▶ WORK TO COMPLETE: Report how many lines of the data contain the string "events". Add nothing.

▶ Transcribed page contents:
= = = = = = =

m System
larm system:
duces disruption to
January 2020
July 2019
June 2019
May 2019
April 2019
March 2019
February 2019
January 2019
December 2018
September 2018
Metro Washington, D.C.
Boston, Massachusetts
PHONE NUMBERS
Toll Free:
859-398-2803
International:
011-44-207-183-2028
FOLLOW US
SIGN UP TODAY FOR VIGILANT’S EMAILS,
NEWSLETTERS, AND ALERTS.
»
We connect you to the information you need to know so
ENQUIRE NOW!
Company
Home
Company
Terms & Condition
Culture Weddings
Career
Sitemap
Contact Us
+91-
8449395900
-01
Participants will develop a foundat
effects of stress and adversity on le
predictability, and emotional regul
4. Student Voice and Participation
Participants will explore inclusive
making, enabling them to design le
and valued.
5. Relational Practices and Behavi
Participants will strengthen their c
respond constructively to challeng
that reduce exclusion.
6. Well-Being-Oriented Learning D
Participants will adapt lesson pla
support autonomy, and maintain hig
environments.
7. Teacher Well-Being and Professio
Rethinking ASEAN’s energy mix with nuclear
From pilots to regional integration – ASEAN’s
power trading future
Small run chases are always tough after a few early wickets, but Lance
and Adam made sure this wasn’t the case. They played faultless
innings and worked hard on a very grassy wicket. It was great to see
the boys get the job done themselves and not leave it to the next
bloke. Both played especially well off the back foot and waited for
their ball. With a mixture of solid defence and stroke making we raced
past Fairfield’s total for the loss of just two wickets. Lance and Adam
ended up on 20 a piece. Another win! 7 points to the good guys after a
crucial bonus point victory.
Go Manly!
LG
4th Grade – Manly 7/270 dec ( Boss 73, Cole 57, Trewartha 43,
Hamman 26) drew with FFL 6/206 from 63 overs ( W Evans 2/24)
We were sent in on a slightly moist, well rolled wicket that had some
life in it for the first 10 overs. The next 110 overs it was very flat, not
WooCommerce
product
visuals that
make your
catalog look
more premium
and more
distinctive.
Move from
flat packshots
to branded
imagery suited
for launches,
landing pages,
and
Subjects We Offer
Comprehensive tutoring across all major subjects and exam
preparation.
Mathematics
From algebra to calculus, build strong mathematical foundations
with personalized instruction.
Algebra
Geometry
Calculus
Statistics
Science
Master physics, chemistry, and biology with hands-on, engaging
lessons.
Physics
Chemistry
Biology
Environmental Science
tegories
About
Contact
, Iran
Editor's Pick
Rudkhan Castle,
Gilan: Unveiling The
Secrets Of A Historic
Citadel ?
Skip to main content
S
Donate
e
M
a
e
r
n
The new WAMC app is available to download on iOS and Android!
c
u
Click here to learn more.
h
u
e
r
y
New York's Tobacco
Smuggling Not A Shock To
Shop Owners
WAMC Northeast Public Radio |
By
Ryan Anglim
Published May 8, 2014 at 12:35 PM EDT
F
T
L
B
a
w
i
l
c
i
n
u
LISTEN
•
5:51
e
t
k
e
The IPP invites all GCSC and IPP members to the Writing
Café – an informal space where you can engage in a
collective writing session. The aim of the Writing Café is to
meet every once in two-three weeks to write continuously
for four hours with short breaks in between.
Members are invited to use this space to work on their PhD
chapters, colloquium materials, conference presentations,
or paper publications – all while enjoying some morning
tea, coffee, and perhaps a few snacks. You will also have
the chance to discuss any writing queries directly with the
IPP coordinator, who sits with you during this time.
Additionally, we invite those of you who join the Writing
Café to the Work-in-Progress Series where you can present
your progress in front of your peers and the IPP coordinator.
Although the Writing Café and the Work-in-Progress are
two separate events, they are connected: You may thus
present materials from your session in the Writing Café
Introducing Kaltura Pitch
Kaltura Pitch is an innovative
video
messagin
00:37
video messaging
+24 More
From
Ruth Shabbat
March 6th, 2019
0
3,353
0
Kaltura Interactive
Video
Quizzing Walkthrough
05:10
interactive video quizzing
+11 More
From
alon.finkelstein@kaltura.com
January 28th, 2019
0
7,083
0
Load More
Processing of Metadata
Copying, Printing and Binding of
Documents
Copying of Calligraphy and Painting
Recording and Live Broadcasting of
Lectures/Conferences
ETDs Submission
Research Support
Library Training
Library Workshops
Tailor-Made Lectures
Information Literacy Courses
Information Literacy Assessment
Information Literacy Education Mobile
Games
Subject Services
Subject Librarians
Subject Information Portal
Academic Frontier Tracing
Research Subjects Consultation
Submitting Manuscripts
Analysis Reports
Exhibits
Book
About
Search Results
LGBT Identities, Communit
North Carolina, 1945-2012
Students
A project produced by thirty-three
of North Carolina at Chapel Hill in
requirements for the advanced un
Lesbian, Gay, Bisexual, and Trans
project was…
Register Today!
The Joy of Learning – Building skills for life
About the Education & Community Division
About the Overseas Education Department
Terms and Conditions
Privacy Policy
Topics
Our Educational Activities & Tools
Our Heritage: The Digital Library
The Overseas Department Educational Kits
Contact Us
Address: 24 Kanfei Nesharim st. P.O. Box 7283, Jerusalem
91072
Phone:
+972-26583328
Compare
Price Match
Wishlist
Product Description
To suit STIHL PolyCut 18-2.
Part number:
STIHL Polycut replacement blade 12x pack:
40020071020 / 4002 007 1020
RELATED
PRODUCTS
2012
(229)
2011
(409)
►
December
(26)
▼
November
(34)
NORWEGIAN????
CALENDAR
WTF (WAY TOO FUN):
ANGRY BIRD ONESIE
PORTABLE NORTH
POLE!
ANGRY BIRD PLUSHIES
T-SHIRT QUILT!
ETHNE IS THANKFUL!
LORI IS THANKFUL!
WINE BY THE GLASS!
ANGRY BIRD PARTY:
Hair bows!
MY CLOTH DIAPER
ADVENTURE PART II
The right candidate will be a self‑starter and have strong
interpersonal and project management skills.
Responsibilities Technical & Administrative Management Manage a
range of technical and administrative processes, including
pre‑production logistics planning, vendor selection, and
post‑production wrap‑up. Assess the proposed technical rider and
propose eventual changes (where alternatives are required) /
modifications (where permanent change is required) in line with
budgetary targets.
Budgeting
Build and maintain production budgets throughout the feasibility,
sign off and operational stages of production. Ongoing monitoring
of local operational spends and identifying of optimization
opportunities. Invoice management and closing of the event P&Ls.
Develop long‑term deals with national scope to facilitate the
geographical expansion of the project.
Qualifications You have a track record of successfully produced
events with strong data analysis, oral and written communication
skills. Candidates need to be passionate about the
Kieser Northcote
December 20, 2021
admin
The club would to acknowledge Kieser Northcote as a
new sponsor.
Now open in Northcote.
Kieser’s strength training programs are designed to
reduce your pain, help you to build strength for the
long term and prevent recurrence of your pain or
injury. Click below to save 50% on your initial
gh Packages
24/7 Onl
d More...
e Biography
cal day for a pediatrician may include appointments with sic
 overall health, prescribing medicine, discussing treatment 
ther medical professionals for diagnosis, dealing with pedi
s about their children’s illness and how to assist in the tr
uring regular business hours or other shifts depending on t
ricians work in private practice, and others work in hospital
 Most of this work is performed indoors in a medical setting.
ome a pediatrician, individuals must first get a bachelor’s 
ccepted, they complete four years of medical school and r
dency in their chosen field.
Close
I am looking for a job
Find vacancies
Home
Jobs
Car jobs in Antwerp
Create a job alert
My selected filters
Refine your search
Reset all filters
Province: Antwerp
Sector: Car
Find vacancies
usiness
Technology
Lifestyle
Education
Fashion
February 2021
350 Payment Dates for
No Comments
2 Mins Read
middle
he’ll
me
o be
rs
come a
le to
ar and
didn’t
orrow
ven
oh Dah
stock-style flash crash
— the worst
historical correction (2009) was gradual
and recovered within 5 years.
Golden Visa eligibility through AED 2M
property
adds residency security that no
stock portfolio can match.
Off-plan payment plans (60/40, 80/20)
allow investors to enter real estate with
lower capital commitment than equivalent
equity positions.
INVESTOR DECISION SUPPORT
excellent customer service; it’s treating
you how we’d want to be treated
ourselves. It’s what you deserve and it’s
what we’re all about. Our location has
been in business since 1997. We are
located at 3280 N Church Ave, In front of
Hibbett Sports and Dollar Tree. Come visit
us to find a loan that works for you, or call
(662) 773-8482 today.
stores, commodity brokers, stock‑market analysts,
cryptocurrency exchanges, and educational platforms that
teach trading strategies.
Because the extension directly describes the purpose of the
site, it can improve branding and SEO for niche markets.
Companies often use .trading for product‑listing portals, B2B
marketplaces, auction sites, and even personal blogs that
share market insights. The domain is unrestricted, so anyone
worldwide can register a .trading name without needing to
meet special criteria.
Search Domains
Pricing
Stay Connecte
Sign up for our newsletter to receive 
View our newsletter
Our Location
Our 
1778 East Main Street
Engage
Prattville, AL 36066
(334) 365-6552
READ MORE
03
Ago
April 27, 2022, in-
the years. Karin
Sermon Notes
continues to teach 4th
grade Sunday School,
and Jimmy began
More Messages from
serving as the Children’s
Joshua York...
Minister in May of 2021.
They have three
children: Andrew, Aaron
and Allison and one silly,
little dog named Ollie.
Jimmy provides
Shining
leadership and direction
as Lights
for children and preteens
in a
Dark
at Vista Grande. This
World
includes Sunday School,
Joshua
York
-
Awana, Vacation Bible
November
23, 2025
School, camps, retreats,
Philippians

= = = = = = =

▶ YOUR RESPONSE: 2